Your task: Reproduce the listing from its first line up to and including the line with "top-notch protection against", switching "durable" to "rugged" and leaving everything else unchanged.

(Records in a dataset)

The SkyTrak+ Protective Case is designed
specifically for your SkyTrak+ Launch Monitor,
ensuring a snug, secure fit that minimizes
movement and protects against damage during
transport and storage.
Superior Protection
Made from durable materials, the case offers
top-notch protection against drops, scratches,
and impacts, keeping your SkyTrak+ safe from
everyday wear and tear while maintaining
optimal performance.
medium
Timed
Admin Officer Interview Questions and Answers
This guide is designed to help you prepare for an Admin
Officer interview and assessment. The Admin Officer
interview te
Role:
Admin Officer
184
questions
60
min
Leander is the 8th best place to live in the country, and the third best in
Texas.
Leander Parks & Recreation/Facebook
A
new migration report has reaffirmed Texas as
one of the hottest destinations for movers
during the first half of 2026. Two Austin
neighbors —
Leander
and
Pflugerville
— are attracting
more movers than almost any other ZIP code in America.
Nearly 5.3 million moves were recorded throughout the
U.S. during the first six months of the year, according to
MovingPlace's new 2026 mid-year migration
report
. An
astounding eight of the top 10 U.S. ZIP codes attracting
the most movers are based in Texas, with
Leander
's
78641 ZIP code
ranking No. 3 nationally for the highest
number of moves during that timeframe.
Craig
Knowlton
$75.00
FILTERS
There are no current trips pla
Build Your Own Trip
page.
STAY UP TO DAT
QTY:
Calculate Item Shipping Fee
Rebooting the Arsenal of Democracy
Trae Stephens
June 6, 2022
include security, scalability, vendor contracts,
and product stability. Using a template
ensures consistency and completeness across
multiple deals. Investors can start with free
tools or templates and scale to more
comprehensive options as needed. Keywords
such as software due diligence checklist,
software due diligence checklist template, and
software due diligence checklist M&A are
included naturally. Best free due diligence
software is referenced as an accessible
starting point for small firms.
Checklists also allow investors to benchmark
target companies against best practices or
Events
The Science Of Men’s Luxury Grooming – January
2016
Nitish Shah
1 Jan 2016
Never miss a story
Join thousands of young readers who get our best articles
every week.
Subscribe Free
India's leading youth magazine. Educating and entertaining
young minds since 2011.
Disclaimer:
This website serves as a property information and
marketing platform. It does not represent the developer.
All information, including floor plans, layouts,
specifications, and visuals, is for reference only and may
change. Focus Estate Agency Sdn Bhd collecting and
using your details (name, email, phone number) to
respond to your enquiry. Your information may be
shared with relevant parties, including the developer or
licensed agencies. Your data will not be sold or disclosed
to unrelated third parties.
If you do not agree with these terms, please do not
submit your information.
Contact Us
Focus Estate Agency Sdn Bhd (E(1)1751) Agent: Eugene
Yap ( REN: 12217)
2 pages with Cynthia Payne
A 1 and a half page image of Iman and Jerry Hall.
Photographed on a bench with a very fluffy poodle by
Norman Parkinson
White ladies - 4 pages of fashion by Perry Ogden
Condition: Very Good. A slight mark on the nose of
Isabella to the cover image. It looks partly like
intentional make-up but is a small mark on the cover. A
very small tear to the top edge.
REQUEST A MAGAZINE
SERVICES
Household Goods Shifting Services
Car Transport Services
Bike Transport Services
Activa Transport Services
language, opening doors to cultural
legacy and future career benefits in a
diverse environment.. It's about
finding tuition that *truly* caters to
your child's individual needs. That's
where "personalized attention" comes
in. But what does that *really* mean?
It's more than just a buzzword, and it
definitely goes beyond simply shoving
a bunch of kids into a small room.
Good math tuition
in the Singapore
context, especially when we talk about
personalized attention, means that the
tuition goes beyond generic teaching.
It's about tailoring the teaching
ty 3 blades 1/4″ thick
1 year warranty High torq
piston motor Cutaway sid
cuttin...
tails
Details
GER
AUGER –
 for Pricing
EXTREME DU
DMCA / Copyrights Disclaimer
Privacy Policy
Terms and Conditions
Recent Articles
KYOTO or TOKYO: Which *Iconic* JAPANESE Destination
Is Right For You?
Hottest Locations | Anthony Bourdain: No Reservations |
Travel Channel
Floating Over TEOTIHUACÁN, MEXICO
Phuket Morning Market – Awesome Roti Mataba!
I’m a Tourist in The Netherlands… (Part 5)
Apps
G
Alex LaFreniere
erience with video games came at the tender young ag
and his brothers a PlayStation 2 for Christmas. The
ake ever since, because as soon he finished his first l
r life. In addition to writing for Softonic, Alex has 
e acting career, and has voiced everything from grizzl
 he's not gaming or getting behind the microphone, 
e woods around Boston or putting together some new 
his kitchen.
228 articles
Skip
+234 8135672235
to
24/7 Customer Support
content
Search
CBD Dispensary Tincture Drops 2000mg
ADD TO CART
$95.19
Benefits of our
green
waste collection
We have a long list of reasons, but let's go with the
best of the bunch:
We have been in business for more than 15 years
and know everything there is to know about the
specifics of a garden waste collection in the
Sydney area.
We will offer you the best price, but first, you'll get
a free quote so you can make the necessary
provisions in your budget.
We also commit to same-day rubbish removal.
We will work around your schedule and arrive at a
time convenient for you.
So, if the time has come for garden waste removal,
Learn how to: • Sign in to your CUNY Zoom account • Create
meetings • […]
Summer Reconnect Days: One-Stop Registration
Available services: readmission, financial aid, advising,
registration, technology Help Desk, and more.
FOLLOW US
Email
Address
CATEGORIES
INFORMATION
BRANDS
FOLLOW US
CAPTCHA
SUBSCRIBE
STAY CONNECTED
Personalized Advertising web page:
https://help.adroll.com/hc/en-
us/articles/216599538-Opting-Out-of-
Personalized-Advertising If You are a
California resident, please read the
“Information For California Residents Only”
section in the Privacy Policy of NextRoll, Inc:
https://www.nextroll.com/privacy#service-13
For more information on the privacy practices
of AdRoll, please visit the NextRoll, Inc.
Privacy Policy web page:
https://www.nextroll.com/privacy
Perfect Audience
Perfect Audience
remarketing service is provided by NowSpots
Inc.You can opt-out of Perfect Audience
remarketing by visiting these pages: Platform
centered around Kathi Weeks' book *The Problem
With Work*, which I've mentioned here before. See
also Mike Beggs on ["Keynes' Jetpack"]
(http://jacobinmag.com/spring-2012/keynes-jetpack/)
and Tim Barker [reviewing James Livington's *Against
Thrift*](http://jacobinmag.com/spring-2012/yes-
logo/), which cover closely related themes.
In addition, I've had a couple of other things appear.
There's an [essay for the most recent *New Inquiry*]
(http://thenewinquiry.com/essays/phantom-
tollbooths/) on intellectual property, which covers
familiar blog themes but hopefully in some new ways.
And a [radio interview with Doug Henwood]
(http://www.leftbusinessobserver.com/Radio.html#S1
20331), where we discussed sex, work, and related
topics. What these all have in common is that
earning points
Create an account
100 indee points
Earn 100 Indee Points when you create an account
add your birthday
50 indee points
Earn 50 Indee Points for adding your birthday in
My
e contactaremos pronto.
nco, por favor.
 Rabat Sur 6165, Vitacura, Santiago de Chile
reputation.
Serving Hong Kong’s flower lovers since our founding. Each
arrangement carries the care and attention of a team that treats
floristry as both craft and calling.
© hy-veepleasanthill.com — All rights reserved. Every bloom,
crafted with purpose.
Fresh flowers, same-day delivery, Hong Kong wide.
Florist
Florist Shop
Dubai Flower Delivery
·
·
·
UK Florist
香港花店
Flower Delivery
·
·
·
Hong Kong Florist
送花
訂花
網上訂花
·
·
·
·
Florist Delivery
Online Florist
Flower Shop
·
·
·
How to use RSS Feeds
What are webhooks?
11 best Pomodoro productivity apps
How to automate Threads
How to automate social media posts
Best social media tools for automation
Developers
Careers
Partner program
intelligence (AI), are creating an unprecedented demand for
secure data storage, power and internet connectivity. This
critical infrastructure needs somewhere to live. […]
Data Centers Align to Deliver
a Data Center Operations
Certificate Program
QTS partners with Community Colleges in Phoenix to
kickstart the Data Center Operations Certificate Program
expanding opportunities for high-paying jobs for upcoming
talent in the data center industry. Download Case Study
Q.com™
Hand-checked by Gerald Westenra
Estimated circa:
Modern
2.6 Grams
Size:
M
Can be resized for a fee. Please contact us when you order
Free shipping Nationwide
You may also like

Result for this exercise:
The SkyTrak+ Protective Case is designed
specifically for your SkyTrak+ Launch Monitor,
ensuring a snug, secure fit that minimizes
movement and protects against damage during
transport and storage.
Superior Protection
Made from rugged materials, the case offers
top-notch protection against drops, scratches,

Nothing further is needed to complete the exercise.